C++0x: New string literals

From Dwarf Wiki
Jump to: navigation, search

For detail description of the feature, please refer to:

http://en.wikipedia.org/wiki/C%2B%2B0x#New_string_literals

http://www.open-std.org/jtc1/sc22/wg21/docs/papers/2007/n2442.htm


Overview

C++0x will support three Unicode encodings: UTF-8, UTF-16 and UTF-32.

char has a size big enough to hold a UTF-8 character and can be used to hold UTF-8 characters.
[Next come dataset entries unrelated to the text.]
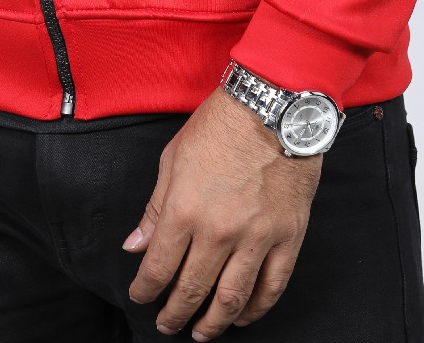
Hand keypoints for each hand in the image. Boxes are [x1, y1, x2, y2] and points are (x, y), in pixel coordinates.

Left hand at [122, 85, 321, 337]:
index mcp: (185, 209)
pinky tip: (242, 315)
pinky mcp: (288, 236)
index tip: (141, 298)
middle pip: (192, 290)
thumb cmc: (220, 125)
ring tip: (201, 333)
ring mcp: (257, 237)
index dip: (146, 290)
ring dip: (213, 323)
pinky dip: (256, 308)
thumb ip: (155, 207)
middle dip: (174, 314)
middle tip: (167, 325)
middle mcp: (219, 231)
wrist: (274, 105)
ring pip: (232, 298)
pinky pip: (272, 286)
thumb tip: (135, 245)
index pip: (158, 267)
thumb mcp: (174, 158)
Two new types are also introduced:

  • char16_t has a size big enough to hold a UTF-16 character and can be used to hold UTF-16 characters.
  • char32_t has a size big enough to hold a UTF-32 character and can be used to hold UTF-32 characters.


Proposed change to DWARF

Purpose

  • New base type debug information entries are required to represent char16_t and char32_t.
  • New debug information is needed to describe the encoding used for the character type.
  • This proposal describes new base type encodings for the UTF8/16/32 encoding.


7.8 Base Type Encodings

DW_ATE_utf 0x10


5.1: Base Type Entries

For example, the C++ type char16_t is represented by a base type entry with a name attribute whose value is "char16_t", an encoding attribute whose value is DW_ATE_utf and a byte size attribute whose value is 2.


Appendix

D.9 UTF character type examples

char16_t chr_a = u'h';
char32_t chr_b = U'h';

1$:  DW_TAG_base_type
         DW_AT_name("char16_t")
         DW_AT_encoding(DW_ATE_utf)
         DW_AT_byte_size(2)
2$:  DW_TAG_base_type
         DW_AT_name("char32_t")
         DW_AT_encoding(DW_ATE_utf)
         DW_AT_byte_size(4)
3$:  DW_TAG_variable
         DW_AT_name("chr_a")
         DW_AT_type(reference to 1$)
4$:  DW_TAG_variable
         DW_AT_name("chr_b")
         DW_AT_type(reference to 2$)


Change History

April 20, 2009.

  • Re-format DWARF description in Example section to match current documentation.